País do Golfo mais afetado pelo vírus, com quase 19.000 casos de contágio e 144 mortes declaradas oficialmente, a Arábia Saudita confinou sua população, e a maioria precisa trabalhar de casa.

"No início da crise, eu estava frustrada como nova funcionária e tinha medo de perder o emprego. Mas tento estar tão envolvida em casa quanto se estivesse no escritório", conta Fátima.

"A crise do coronavírus vai passar", espera a jovem, que viu a maioria de suas amigas entrar no mercado de trabalho.

Sua colega Malika Abdelhamid assumiu o cargo de diretora de Recursos Humanos apenas quatro dias antes de as autoridades bloquearem Qatif, no leste, onde ela reside. Desde então, Malika multiplicou suas reuniões virtuais, recorrendo ao aplicativo Zoom.

No terceiro trimestre de 2019, havia mais de um milhão de mulheres sauditas no mercado de trabalho, ou seja, 35% da população ativa.

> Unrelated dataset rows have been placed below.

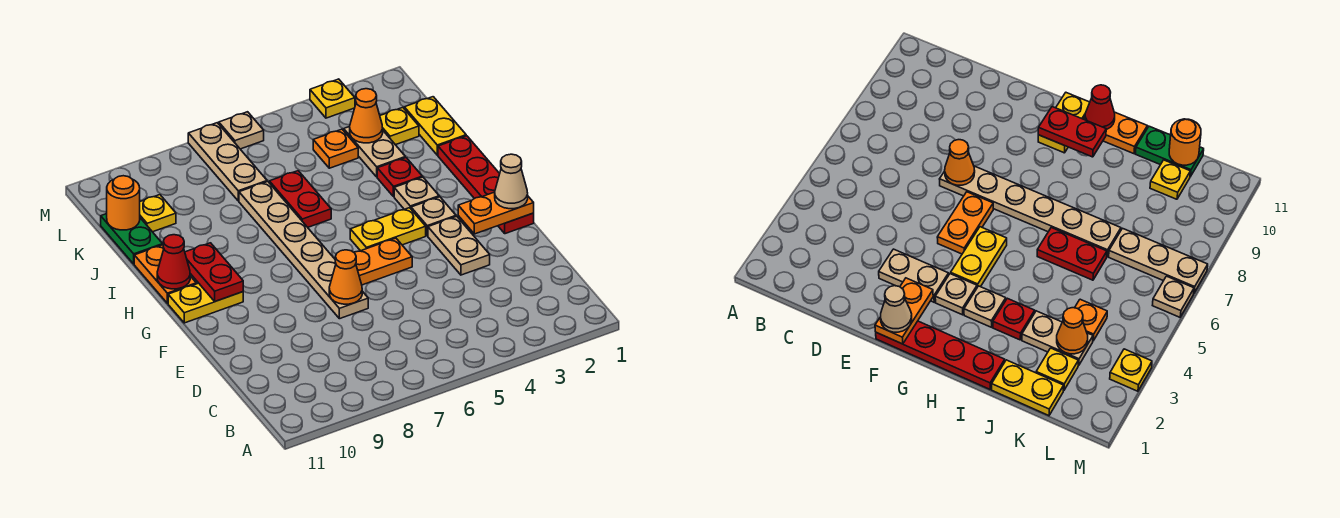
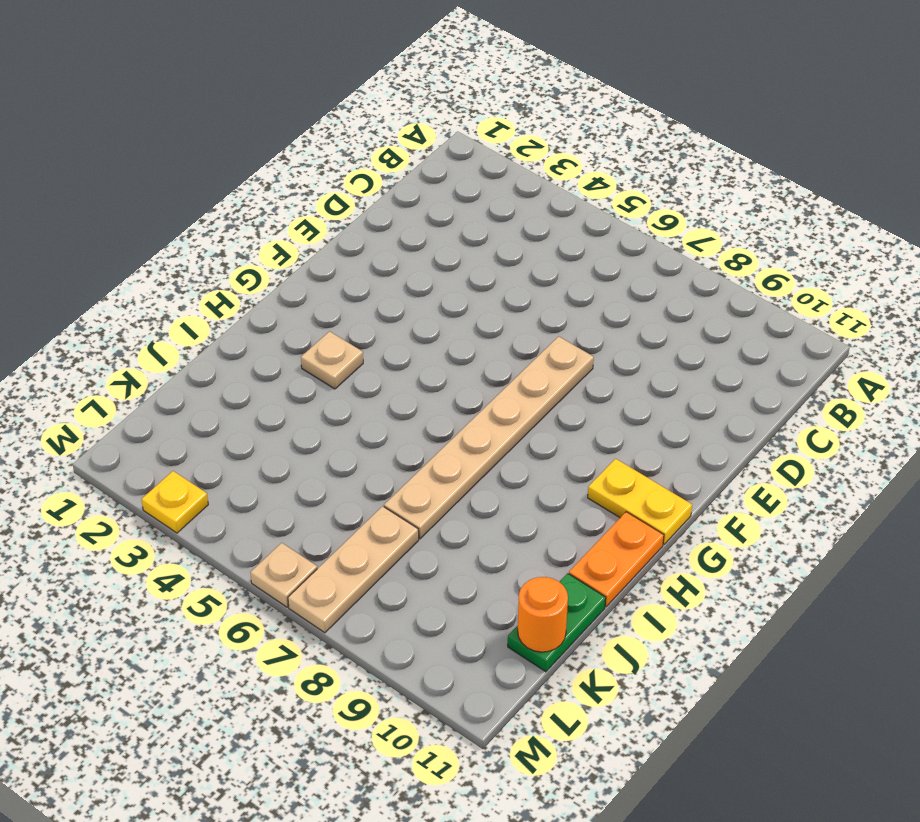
none -> tan 1x2 plate [428,216,490,275]
none -> red 1x4 plate [438,136,534,234]
none -> orange 1x2 plate [354,238,412,285]

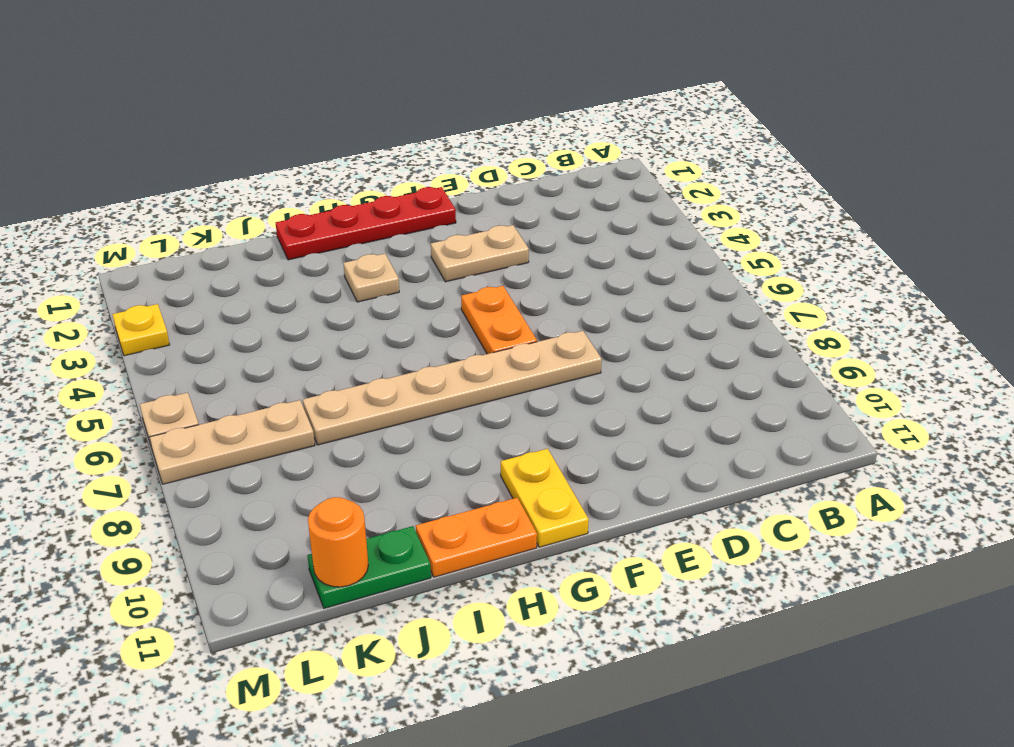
none -> tan 1x1 plate [411,197,456,236]
none -> yellow 1x2 plate [350,208,426,251]
none -> red 1x1 plate [377,158,422,197]

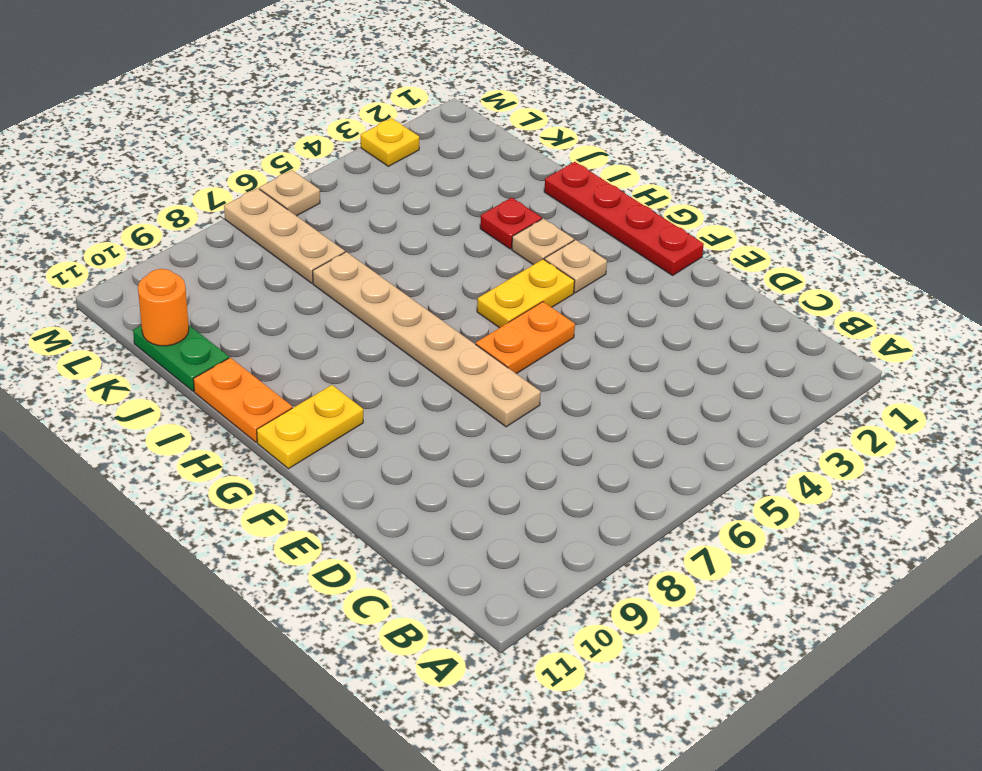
none -> tan 1x2 plate [428,216,490,275]
none -> red 1x2 plate [269,171,331,227]
none -> yellow 1x2 plate [404,97,466,155]

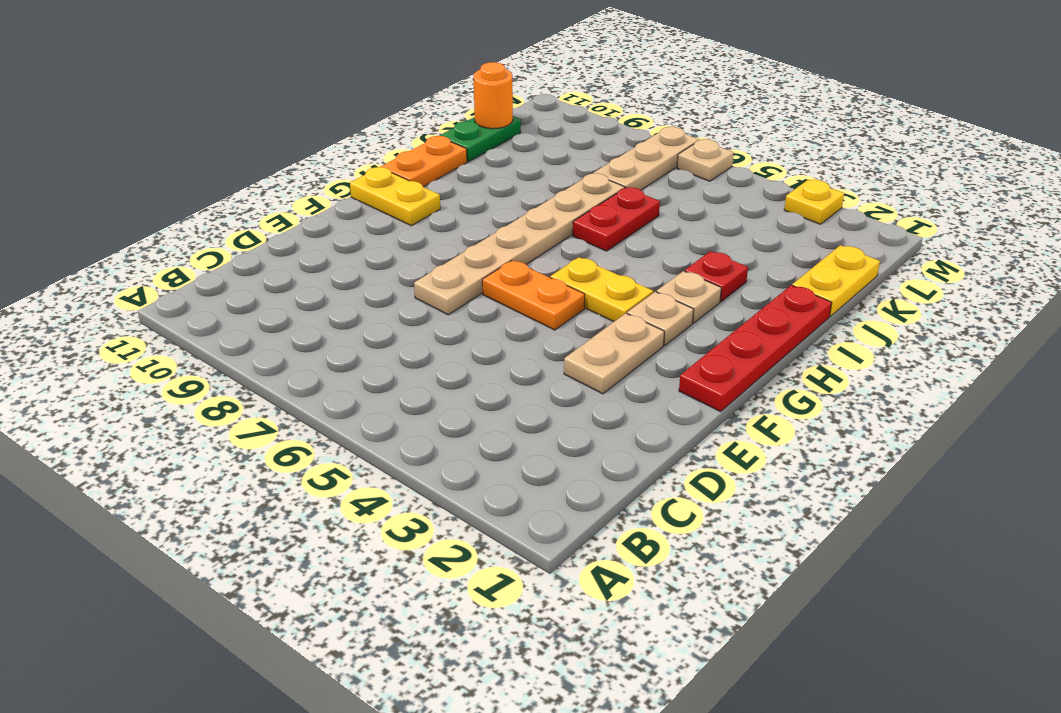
none -> tan 1x2 plate [344,127,405,177]
none -> yellow 1x1 plate [380,107,419,145]
none -> orange 1x1 plate [313,129,358,168]

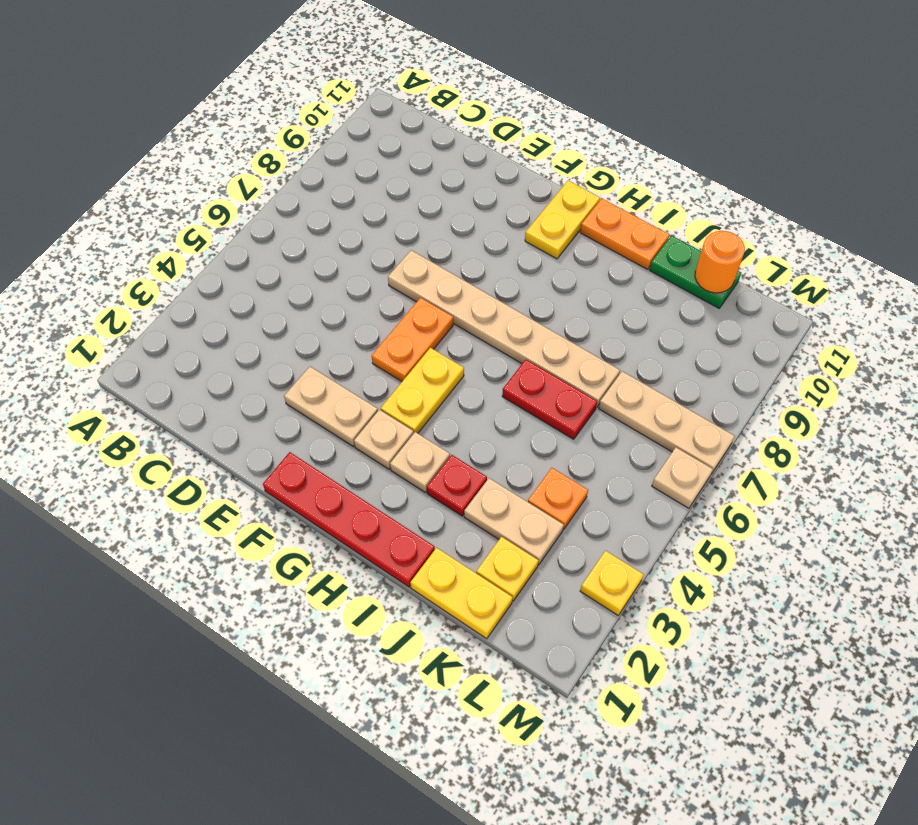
none -> yellow 1x1 plate [140,195,176,232]
none -> orange 1x1 cone [329,250,362,304]
none -> orange 1x2 plate [458,192,534,234]

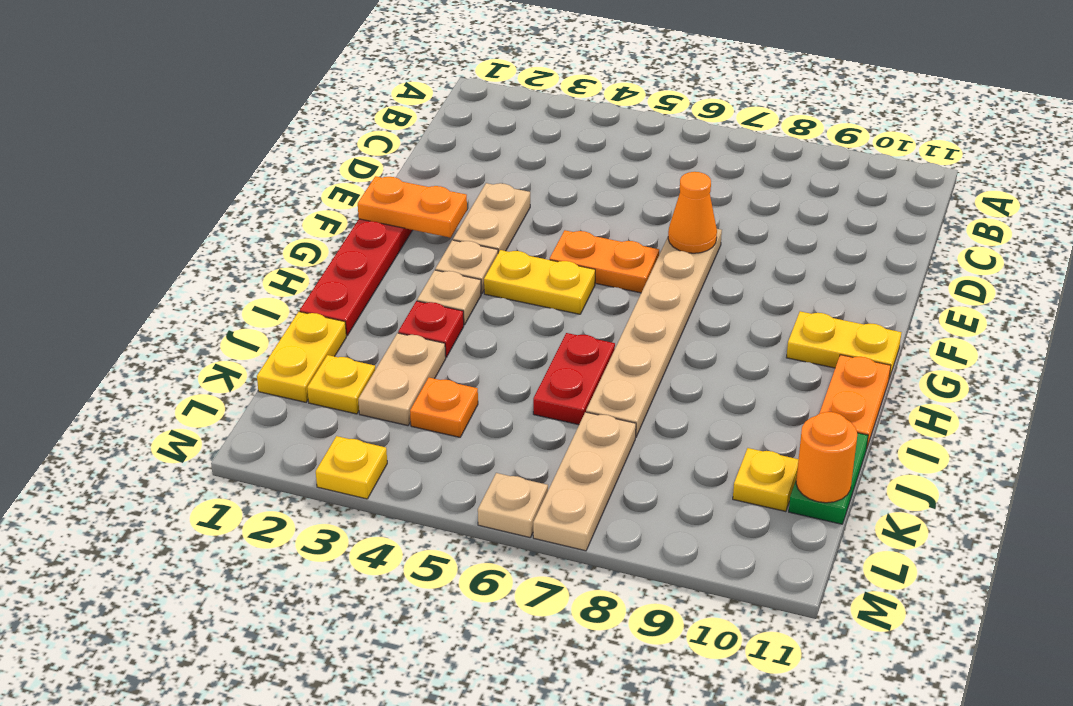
none -> red 1x2 plate [185,243,243,301]
none -> red 1x1 cone [157,235,190,289]
none -> orange 1x1 cone [350,89,383,143]

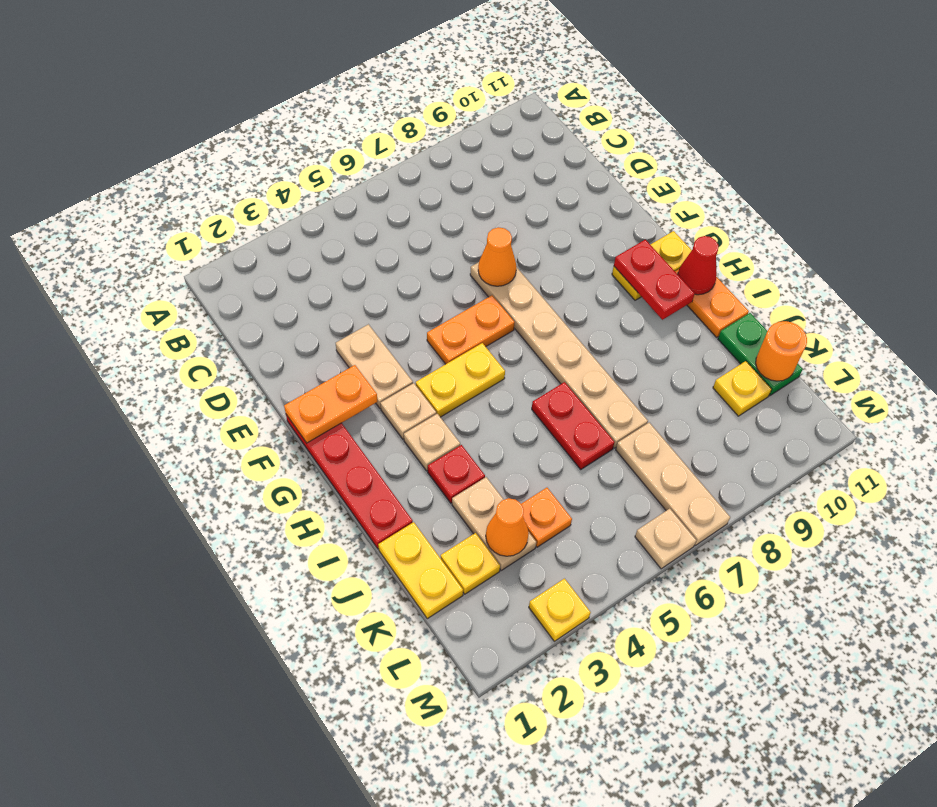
none -> tan 1x1 cone [495,154,528,209]

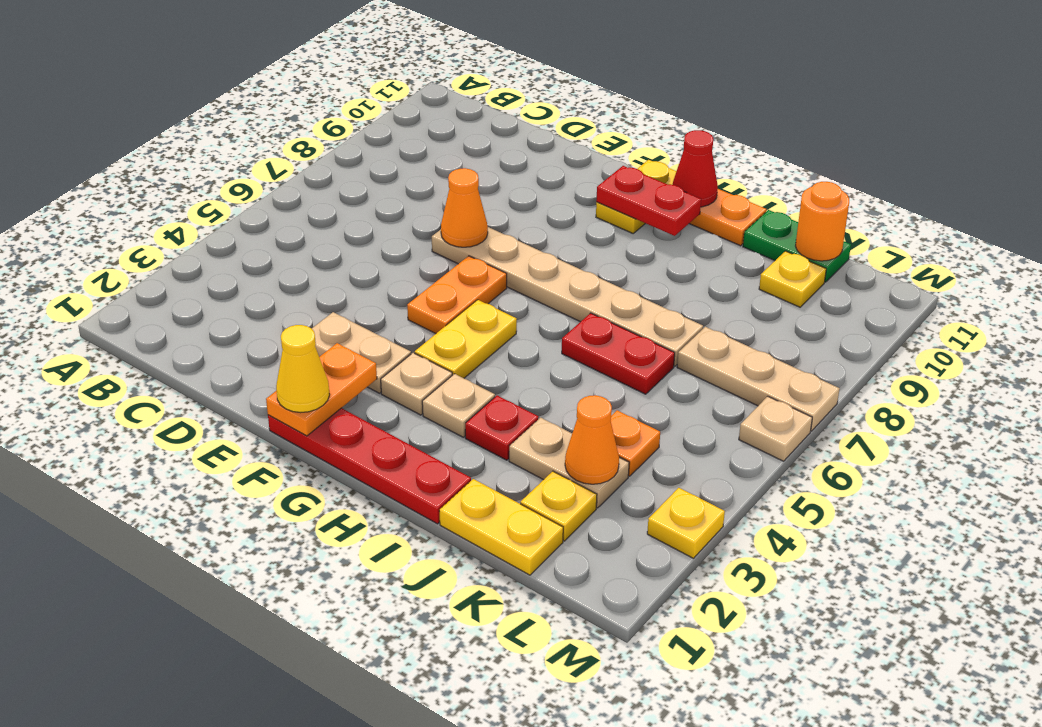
yellow 1x1 cone [276,325,330,413] -> tan 1x1 cone [495,154,528,209]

Elas também são maioria (84%) entre os desempregados do país, que tem um alto índice de desemprego.

A presença de mulheres no trabalho é uma coisa muito positiva, diz Rodina Maamoun, que foi, há três anos, contratada pelo dono de cinco lojas de acessórios femininos para "feminizar" a equipe.

"Os clientes, especialmente as mulheres, se sentem mais à vontade com as vendedoras. As vendas e os lucros aumentaram", celebra.

No total, foram contratadas 19 mulheres, para substituir algumas equipes antes formadas apenas por homens.

Hoje, além do acesso ao mundo do trabalho, as sauditas podem dirigir e obter um passaporte sem a autorização de um parente do sexo masculino.

Apesar dessas mudanças na sociedade, as ONGs denunciam o príncipe herdeiro, especialmente pela forte repressão sofrida por pessoas críticas ao reino, como as ativistas que lutaram para obter o direito de dirigir. De acordo com suas famílias, elas foram presas e torturadas.